Numerous editions of' Polemomiddinia' were published in the 18th and 19th centuries, and a 'free and extended' translation in Scottish verse appeared at Edinburgh in 1846, under the title 'The Muckomachy', crediting William Drummond as the author - but not identifying the translator. The poem begins by telling the reader that this is a tale of strife and war - and ends with a heartfelt prayer for peace... very apt for this century as we remember the end of the Great War, some 200 years later than the original was written.
William Drummond (1585–1649), titled "of Hawthornden", was a Scottish poet.
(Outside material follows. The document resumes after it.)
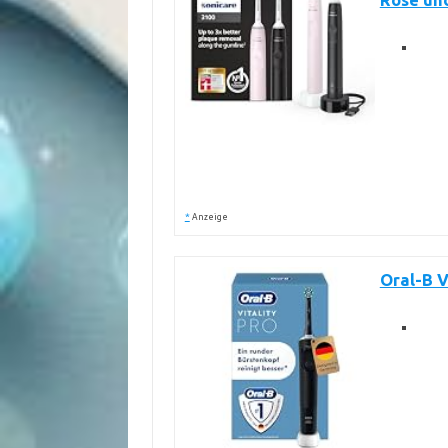
Rose un
*
Anzeige
Oral-B V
After spending two years at Bourges and Paris studying law, he returned to Scotland in 1609, where on the death of his father in 1610 he became laird of Hawthornden at the early age of 24. A handwritten list of the books he had read up to this time indicates a strong preference for imaginative literature, and shows him to be keenly interested in contemporary verse. Indeed, his collection (now in the library of the University of Edinburgh) contains many first editions of the most famous productions of the age. On finding himself his own master, Drummond abandoned law to devote himself to poetry.
Our little book is in very nice condition for its age, bound in purplish-brown textured cloth with a red-brown leather spine. There are few external signs of wear - some rubbing at top & tail of the spine and down the long edges, slight fading of the cloth around edges, and minimal bumping of corners (no damage). Text block edges are brown-speckled. Inside, the binding is firm with no loose pages; all pages clean; half-title and title pages somewhat browned; final page quite browned. The brightness of the endpapers contrasting with the browned pages suggests a possible rebinding.